• Problem details
A single number is required: how many lines in the data below contain "begin".

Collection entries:
-----

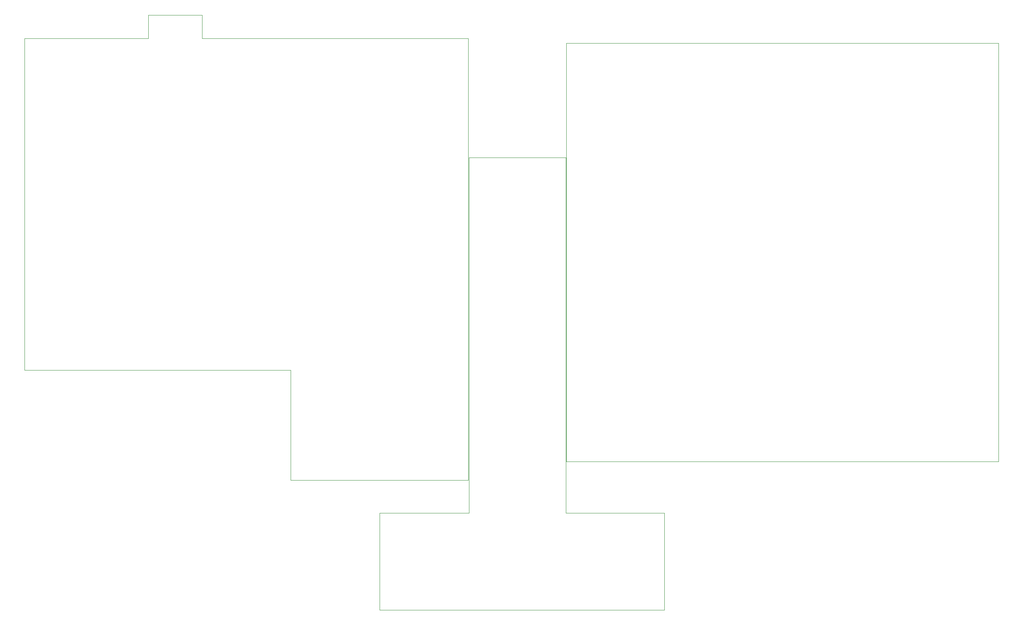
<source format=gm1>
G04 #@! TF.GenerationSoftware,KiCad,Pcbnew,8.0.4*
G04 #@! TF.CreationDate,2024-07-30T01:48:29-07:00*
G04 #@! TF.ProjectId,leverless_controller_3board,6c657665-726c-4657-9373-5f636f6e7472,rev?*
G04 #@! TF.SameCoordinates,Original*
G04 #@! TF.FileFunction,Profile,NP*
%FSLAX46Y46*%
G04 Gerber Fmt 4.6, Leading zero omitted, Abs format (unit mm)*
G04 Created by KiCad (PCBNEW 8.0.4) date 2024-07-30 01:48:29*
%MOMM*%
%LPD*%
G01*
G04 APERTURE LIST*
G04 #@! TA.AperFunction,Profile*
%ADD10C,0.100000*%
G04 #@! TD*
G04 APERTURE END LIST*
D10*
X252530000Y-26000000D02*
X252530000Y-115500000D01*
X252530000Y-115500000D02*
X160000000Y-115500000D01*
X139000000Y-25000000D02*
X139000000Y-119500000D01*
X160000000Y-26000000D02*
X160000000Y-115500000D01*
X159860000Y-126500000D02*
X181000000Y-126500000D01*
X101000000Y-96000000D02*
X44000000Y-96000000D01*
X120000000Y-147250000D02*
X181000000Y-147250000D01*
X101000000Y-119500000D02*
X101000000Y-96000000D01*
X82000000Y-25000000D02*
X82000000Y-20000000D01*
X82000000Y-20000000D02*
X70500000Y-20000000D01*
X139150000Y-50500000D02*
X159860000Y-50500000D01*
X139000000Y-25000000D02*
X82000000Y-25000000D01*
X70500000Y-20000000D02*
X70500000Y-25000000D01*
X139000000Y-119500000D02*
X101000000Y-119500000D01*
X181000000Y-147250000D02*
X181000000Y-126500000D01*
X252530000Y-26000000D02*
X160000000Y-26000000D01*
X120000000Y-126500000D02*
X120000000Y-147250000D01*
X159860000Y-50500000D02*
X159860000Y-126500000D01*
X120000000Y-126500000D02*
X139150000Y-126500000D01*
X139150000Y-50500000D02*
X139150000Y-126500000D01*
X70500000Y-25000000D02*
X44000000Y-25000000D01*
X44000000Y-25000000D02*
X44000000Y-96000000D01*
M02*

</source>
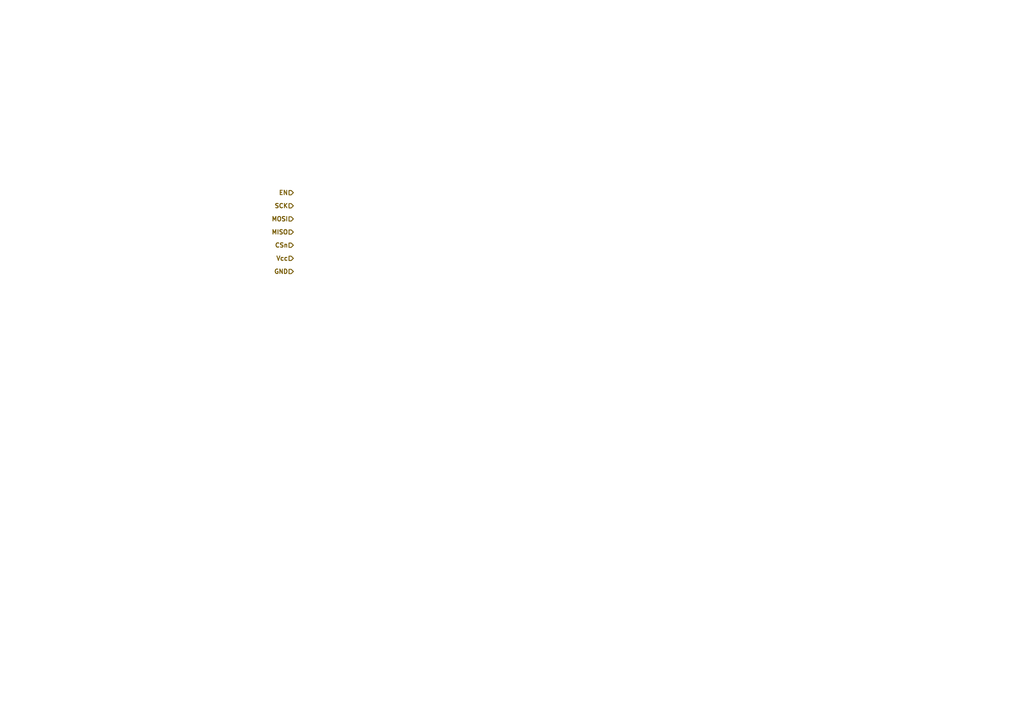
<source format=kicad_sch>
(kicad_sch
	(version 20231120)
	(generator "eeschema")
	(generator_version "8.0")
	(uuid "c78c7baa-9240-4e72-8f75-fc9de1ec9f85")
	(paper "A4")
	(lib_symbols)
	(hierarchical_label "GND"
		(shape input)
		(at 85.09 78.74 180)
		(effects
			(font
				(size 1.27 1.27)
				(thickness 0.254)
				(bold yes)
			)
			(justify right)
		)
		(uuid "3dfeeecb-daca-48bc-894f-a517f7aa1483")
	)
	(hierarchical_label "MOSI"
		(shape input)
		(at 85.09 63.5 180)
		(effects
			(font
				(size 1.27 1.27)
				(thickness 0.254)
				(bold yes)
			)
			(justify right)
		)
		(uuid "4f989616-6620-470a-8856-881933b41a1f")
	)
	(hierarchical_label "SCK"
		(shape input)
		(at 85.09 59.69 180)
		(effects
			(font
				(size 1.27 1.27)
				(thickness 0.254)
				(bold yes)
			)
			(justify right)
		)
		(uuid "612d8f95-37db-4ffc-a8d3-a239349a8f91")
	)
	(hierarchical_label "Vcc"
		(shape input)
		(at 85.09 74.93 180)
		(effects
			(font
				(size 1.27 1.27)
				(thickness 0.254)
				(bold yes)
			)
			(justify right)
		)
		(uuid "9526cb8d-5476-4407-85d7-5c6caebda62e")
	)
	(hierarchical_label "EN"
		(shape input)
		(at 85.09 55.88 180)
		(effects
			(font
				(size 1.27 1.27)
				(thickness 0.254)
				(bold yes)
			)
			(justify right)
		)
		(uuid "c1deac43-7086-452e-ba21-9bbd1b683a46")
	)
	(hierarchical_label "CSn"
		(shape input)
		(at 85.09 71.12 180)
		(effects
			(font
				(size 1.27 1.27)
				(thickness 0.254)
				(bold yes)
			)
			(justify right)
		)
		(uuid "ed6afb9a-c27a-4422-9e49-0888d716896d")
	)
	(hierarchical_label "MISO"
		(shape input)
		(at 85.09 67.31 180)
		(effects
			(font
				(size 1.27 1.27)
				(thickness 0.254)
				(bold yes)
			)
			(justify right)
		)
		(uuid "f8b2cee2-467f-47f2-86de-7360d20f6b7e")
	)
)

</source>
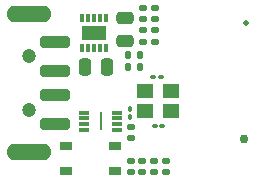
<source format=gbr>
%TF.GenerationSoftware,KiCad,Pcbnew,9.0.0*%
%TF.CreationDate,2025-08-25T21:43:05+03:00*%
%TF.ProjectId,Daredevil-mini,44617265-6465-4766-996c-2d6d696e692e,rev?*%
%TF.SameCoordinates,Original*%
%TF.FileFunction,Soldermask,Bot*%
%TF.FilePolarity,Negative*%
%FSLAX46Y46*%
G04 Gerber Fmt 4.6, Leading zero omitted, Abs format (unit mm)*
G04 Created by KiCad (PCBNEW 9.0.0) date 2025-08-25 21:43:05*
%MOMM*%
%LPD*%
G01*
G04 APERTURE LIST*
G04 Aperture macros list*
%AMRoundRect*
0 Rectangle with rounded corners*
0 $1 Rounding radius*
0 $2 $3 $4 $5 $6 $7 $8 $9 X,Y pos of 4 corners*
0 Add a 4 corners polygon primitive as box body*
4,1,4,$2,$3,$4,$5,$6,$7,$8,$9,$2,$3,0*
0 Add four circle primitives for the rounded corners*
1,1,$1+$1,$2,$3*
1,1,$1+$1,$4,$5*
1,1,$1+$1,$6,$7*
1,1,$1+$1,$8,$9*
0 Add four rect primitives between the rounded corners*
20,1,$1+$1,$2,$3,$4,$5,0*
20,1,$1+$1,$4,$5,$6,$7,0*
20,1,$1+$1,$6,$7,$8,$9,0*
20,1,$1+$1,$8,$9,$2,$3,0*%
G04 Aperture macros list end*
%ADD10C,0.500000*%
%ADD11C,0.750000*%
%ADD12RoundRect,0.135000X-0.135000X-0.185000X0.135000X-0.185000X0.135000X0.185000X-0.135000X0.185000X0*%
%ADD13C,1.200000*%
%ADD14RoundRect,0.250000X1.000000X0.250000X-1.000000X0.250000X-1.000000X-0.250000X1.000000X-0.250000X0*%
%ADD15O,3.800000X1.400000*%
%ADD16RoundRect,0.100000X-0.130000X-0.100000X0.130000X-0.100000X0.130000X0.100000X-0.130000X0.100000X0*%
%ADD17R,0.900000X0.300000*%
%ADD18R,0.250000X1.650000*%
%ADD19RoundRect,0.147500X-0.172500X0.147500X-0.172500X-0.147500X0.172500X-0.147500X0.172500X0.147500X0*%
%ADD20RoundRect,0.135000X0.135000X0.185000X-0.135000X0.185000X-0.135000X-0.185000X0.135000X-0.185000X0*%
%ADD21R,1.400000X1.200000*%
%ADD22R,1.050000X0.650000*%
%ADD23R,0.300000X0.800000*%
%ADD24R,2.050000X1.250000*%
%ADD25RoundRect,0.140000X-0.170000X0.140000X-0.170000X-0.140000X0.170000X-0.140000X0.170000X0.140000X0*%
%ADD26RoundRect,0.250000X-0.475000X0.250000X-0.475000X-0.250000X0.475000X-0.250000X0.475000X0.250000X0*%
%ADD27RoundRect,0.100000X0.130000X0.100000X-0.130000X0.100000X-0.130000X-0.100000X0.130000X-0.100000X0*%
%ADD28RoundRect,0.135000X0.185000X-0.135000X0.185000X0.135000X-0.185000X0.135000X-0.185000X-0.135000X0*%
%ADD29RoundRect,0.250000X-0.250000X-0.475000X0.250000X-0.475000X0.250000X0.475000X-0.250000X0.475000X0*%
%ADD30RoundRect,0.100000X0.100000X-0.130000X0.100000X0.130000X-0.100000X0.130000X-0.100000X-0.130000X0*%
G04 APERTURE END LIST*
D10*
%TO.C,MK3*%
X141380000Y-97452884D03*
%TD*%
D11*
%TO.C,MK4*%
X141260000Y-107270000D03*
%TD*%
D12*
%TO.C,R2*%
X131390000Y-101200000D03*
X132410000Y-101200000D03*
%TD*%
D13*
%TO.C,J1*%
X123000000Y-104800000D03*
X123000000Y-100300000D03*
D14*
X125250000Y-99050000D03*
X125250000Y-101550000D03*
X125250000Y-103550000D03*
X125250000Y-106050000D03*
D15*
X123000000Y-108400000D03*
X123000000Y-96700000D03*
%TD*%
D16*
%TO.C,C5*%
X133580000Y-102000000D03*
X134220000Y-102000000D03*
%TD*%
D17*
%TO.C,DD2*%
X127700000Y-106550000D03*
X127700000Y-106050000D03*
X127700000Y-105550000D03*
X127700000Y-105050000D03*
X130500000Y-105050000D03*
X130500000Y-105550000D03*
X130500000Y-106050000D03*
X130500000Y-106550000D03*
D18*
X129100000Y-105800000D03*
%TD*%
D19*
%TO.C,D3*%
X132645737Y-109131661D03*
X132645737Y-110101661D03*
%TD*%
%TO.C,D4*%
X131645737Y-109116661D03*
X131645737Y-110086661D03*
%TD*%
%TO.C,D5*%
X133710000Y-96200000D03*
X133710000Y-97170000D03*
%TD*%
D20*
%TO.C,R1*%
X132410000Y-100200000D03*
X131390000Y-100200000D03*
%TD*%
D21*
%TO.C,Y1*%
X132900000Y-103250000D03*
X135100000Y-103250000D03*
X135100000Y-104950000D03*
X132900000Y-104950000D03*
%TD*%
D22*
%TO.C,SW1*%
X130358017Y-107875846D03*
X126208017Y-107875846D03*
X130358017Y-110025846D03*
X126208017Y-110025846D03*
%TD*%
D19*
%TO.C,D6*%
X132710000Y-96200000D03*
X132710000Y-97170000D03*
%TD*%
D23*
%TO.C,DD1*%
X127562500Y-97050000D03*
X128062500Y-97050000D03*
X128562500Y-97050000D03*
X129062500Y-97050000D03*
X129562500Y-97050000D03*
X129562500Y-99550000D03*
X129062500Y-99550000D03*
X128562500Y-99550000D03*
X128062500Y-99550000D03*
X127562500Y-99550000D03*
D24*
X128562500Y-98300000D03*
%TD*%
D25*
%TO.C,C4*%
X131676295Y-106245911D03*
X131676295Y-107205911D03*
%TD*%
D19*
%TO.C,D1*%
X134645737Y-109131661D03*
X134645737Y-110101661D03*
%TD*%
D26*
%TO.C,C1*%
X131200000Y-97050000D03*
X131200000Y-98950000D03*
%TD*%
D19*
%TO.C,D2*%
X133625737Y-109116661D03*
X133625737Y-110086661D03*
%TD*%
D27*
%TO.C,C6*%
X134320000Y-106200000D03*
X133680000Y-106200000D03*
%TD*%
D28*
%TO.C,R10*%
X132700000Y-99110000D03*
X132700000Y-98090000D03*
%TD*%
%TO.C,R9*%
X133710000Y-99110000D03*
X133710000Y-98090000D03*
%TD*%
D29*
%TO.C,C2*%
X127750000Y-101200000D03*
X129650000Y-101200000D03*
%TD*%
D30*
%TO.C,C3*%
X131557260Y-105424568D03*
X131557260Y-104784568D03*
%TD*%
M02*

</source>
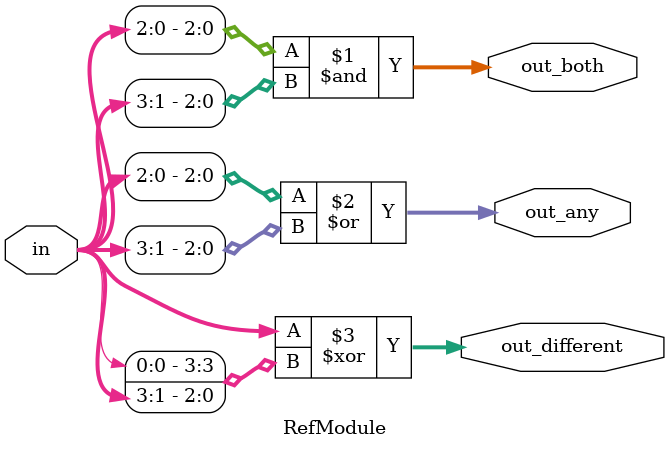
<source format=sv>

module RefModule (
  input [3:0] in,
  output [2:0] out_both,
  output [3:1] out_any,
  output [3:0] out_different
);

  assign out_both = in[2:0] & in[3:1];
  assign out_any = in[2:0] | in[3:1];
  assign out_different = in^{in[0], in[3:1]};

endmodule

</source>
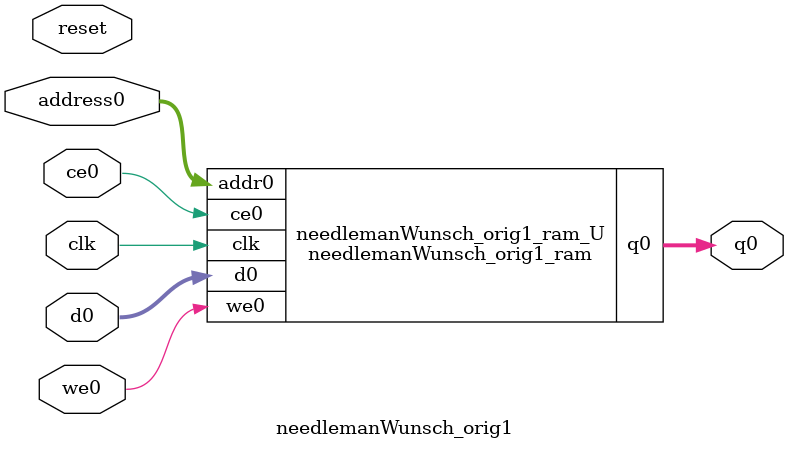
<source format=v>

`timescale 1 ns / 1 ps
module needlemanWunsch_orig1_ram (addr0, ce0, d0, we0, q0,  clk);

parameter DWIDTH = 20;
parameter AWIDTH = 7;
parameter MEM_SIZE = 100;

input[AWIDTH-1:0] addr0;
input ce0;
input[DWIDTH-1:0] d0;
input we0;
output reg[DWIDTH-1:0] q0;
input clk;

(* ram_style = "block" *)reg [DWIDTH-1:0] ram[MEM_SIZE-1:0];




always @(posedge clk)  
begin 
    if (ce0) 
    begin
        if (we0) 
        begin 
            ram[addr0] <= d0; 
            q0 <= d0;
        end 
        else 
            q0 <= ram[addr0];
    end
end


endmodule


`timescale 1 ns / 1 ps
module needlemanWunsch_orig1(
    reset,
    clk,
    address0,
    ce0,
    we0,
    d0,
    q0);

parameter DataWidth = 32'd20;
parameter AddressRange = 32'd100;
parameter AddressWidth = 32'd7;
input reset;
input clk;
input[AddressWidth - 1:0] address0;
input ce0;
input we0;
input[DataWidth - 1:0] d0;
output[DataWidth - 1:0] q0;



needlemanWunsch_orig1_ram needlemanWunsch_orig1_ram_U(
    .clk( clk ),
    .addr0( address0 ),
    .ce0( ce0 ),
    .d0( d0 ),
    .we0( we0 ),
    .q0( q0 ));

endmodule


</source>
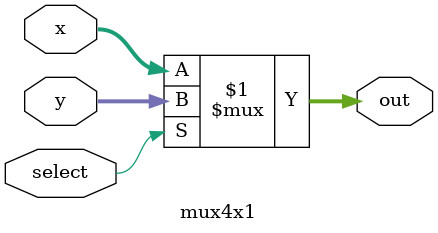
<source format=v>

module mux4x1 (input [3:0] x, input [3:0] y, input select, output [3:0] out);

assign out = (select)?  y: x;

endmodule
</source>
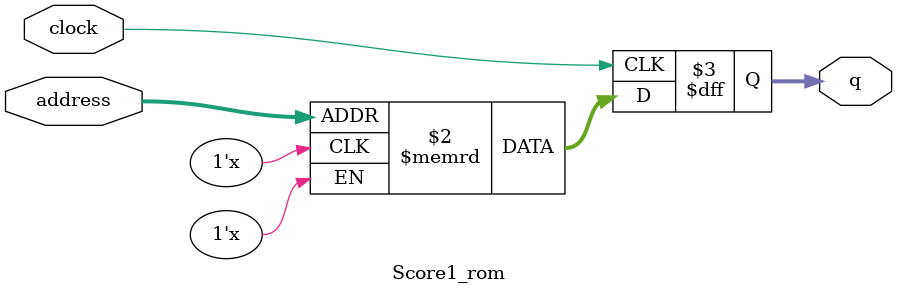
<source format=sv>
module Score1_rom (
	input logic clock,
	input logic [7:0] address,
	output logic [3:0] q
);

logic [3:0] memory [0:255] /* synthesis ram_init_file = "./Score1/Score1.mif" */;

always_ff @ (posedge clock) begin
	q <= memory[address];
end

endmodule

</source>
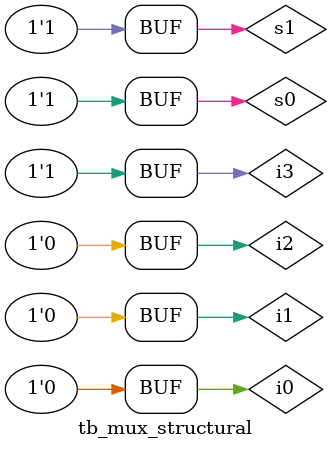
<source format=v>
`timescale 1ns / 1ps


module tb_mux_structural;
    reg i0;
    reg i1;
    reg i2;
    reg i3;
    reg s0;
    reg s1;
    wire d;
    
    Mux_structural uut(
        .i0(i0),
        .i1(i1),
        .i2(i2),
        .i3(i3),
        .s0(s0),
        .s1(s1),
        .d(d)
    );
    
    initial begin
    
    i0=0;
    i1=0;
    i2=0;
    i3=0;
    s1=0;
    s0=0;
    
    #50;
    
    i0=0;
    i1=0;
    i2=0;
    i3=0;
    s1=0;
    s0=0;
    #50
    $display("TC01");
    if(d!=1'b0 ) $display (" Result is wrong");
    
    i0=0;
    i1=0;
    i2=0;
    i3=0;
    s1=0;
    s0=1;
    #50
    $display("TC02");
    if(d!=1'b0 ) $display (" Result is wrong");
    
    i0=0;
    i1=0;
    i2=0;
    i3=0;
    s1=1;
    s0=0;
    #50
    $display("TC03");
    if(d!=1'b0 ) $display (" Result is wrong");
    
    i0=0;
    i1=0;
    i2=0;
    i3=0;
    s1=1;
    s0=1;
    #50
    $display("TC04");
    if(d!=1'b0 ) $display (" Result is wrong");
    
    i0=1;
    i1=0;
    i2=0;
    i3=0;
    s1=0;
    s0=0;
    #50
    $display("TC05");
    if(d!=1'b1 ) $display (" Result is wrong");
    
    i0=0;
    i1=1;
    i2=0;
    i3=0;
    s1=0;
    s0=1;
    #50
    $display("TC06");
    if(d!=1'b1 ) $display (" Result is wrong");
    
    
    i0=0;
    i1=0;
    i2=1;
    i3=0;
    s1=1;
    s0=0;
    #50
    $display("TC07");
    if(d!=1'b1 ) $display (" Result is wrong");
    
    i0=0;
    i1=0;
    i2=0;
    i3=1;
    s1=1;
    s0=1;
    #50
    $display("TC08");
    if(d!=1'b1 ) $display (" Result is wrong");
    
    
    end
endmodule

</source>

-----

• Task answer
5